WORK ITEM → Filter this data down to the lines that hold "easy", and copy them.

Transcribed page contents:
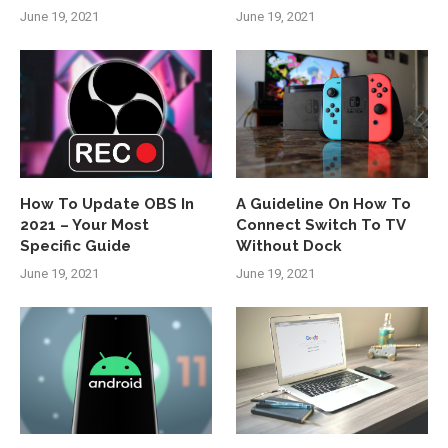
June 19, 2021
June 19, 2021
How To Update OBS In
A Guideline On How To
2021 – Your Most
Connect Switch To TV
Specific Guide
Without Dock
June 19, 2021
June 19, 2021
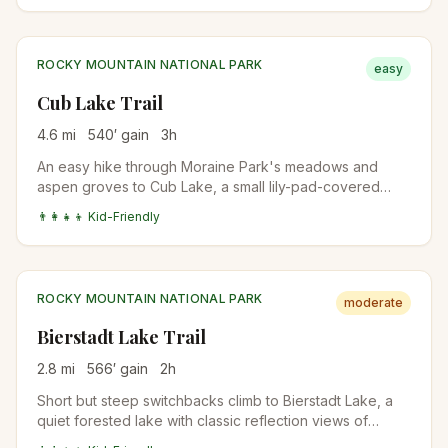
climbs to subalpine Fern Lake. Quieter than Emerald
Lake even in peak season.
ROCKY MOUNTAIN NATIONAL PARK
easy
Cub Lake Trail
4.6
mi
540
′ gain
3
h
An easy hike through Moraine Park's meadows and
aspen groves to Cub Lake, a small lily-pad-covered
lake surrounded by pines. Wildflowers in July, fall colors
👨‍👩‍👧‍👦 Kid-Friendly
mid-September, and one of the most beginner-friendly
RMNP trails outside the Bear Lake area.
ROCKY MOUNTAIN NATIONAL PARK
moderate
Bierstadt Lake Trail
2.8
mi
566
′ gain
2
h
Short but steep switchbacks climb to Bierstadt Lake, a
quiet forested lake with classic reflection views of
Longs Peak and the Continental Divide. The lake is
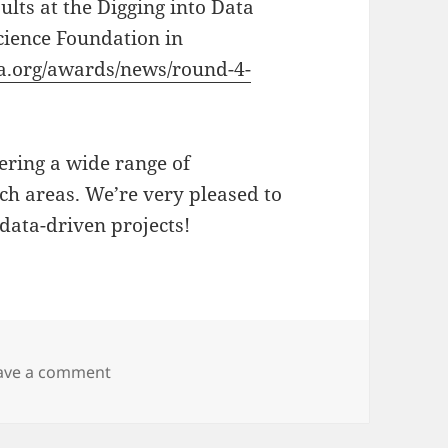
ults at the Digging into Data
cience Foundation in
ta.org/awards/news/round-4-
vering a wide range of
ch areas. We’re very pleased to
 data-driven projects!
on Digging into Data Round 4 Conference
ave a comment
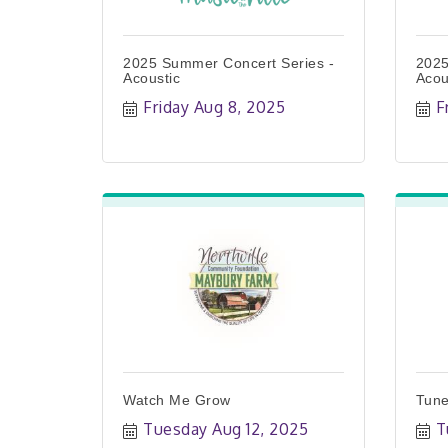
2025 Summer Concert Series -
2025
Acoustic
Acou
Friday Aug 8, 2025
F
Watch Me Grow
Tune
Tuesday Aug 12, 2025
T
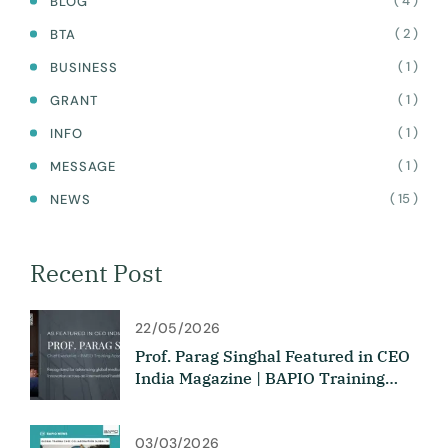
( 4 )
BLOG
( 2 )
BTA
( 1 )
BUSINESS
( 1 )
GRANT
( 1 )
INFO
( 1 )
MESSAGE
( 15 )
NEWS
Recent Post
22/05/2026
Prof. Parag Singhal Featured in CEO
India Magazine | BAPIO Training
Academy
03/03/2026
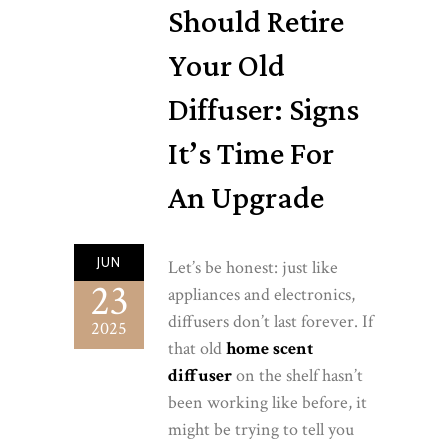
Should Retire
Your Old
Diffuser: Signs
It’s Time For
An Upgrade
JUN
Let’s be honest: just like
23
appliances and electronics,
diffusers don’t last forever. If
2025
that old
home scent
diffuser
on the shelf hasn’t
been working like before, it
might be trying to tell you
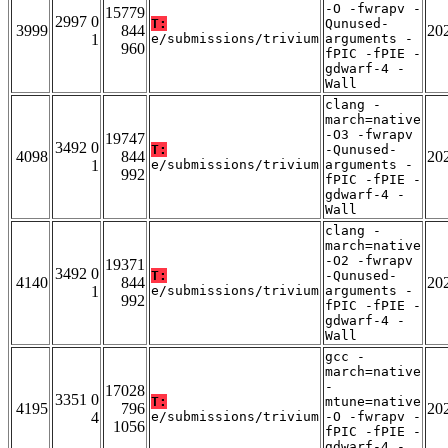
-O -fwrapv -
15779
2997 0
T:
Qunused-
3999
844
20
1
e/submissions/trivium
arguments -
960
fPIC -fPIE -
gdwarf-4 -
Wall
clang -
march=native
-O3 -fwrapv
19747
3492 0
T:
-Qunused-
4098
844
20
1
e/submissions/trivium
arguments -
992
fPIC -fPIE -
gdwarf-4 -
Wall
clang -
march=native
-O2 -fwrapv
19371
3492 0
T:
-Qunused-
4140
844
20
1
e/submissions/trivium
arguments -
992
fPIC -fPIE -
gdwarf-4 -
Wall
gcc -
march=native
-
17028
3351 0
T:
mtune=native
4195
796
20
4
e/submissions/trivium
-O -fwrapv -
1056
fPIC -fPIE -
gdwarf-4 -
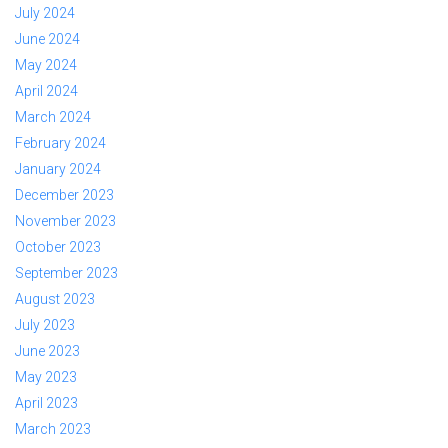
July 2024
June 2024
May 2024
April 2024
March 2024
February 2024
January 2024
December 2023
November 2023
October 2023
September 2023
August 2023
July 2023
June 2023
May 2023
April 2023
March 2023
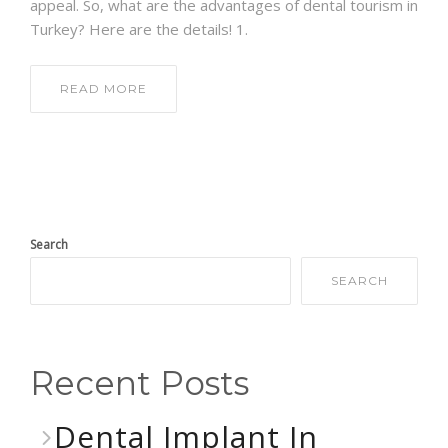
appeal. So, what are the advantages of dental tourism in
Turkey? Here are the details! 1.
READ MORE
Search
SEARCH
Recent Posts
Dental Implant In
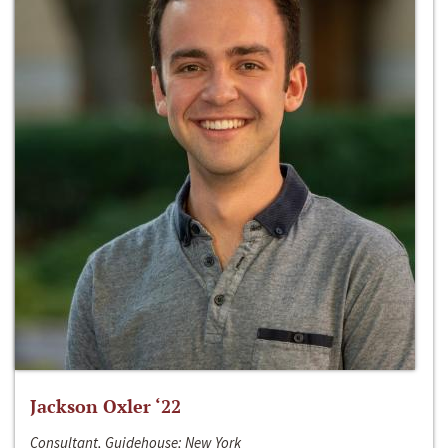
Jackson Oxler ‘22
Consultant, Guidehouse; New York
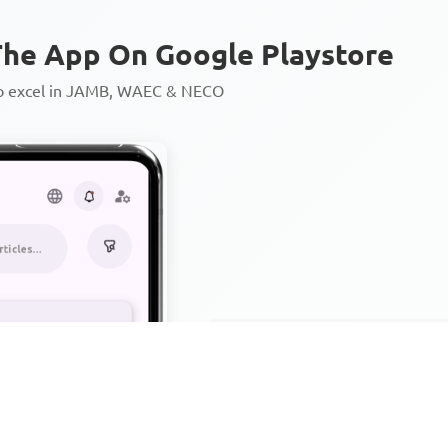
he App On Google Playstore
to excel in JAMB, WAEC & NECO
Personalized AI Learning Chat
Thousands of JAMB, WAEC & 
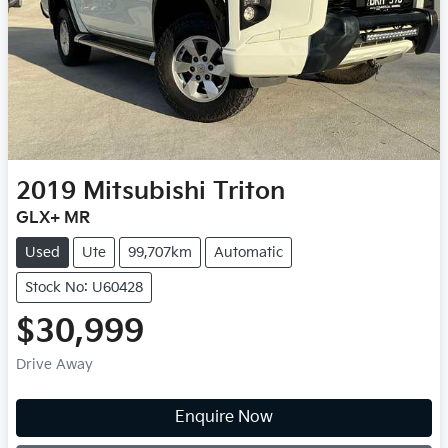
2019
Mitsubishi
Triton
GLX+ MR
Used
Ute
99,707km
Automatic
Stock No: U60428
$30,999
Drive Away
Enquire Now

--

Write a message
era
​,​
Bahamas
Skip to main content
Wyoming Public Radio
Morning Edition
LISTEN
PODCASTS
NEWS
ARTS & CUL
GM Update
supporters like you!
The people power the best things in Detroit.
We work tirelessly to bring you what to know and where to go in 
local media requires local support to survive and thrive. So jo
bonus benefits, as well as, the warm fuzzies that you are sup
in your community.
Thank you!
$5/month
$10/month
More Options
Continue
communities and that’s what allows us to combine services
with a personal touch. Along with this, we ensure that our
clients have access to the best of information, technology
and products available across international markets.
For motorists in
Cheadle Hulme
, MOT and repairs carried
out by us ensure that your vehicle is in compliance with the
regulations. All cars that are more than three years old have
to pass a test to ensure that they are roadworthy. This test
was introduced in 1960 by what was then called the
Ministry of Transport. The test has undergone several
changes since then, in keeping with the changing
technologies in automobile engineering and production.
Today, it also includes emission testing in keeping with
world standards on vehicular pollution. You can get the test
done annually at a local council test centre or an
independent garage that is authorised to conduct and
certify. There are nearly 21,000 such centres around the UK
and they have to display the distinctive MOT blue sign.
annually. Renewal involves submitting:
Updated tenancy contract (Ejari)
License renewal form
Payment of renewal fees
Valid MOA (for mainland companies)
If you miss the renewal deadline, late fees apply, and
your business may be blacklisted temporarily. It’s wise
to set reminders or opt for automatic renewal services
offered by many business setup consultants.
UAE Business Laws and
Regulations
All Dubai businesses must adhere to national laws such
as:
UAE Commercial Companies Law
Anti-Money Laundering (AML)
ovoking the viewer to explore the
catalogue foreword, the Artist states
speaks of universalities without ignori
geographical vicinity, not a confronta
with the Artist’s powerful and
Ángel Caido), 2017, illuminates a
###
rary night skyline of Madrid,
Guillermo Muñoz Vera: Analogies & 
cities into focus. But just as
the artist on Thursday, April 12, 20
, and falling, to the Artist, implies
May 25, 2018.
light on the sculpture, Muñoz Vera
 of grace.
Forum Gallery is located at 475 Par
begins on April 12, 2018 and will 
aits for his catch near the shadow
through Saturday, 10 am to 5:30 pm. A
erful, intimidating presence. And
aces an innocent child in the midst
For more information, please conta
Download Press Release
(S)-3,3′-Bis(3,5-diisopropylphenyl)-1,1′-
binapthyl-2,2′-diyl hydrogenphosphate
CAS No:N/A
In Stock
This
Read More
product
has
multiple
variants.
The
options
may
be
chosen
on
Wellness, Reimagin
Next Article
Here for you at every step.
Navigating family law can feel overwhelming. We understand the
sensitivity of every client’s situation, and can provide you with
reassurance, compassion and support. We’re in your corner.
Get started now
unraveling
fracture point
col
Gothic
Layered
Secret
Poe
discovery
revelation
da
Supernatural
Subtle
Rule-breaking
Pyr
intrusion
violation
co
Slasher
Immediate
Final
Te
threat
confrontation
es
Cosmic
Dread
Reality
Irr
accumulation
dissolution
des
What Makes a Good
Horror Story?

YOUR RESPONSE →
easy
An easy hike through Moraine Park's meadows and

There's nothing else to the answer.